Ein bisschen Tamerlan

„Mir ist heut so nach Tamerlan, nach Tamerlan zumut, ein kleines bisschen Tamerlan, ach Tamerlan, wär gut“, dichtete Theobald Tiger 1922 für das Berliner Kabarett von Rudolf Nelson. Auch der „Welt“ war heute nach dem türkisch-mongolischen Gewaltherrscher zumute, denn Timur Lenk, wie er eigentlich hieß, ist vor genau sechshundert Jahren gestorben.

Wer diese Leute waren, die sich schon Anfang der zwanziger Jahre einen kleinen Diktator wünschten, schrieb Tucholsky in seinem eigenen Nachruf:

„Mir ist heut so nach Tamerlan!“

Das war eines jener zahllosen Chansons des Verstorbenen, angefertigt für die Kreise, die er so zu verachten vorgab; mit der einen Hand kritisierte er sie, mit der andern zapfte er ihnen den Sekt ab. Er war eben eine problematische Natur …
Ignaz Wrobel: „Requiem“, in: Die Weltbühne, 21.6.1923, S. 728

Dass diesen Kreisen tatsächlich nach einem „starken Mann“ zumute war, sollte sich gegen Ende der Weimarer Republik immer deutlicher herausstellen. Und dass es „ein kleines bisschen Tamerlan“ – ein kleines bisschen Diktatur – eben nicht gibt, leider auch.

16.2.2005

Berlinernde Verwandtschaft

Der Aufforderung Tucholskys, nie etwas mit der Verwandtschaft anzufangen, dürfte im Falle Peter Bohleys nicht so leicht zu folgen sein. Hat der aus Halle stammende Naturwissenschaftler und Schwager Bärbel Bohleys doch alleine sechs Brüder. „Sieben Brüder auf einer fliegenden Schildkröte“ laute daher auch der Titel von Bohleys Lebenserinnerungen, wie die „Mitteldeutsche Zeitung“ in dem gleichnamigen Artikel zu berichten weiß.

Mit Erstaunen lässt sich in dem eigentlich interessanten Text feststellen, zu welchen Wandlungen Zitate bisweilen fähig sind:

Man denkt bei der Lektüre auch an den schönen Doppelsinn des Wortes „Familienbande“ und daran, dass Tucholsky sagte: „Schere dir nich‘ um die Verwandtschaft / Kieke lieber in die Landschaft“.

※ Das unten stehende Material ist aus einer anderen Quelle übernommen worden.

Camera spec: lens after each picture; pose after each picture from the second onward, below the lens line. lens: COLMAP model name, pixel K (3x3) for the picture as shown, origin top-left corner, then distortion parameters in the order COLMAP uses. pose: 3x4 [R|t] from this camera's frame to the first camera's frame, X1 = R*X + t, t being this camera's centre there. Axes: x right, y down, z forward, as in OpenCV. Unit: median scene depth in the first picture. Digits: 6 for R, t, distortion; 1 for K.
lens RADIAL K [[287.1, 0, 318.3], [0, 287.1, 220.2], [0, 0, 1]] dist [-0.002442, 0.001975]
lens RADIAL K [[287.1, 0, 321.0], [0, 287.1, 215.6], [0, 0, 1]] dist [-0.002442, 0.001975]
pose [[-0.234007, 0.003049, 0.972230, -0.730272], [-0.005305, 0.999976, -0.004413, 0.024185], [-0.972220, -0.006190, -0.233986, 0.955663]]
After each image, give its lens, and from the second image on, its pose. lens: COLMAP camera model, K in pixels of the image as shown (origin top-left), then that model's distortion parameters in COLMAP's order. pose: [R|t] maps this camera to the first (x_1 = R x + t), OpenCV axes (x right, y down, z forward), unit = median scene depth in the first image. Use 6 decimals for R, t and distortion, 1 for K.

Ein sehr souveräner Umgang mit dem Original, wie ein Vergleich zeigt:

Fang nie
was mit Verwandtschaft an -!
Denn das geht schief, denn das geht schief!
Sieh dir lieber ’ne fremde Landschaft an –
Die Familie wird gleich so massiv!
Peter Panter: „Das Fotografie-Album“, in: Das Stachelschwein, 14.02.1925, S. 4-12.

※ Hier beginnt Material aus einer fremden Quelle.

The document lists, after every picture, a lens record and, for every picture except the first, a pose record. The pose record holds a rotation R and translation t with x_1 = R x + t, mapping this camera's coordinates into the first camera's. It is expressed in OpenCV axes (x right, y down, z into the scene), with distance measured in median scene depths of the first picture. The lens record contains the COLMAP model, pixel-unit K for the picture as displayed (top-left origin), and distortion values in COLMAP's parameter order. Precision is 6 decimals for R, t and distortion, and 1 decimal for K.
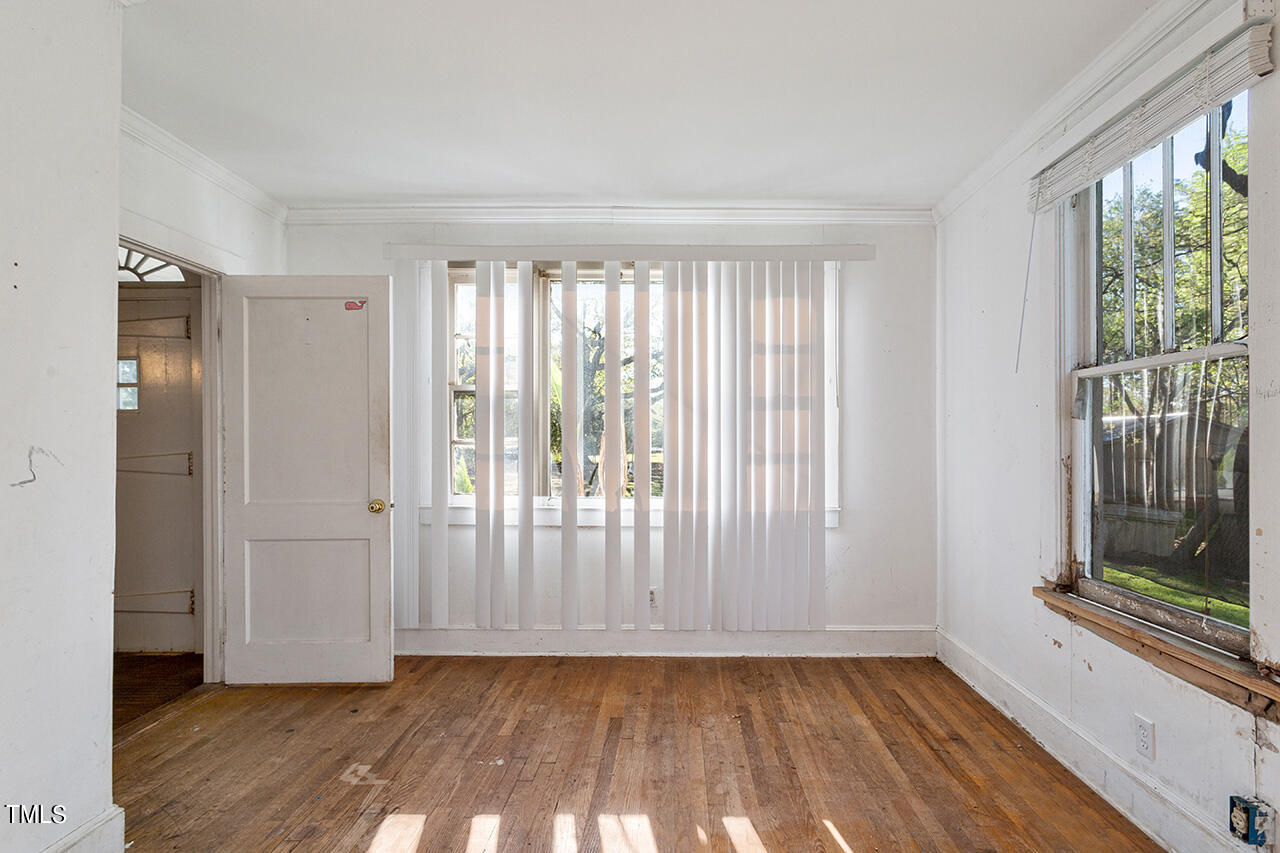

Und diese durchaus kreative Leistung ist leider ein schlagender Beweis für eine andere Feststellung Tucholskys:

Bevor ich berlinere, überlege ich es mir dreimal, und zweimal tue ichs nicht.
Peter Panter; „Ein besserer Herr“, in: Die Weltbühne, 25.06.1929, Nr. 26, S. 935ff.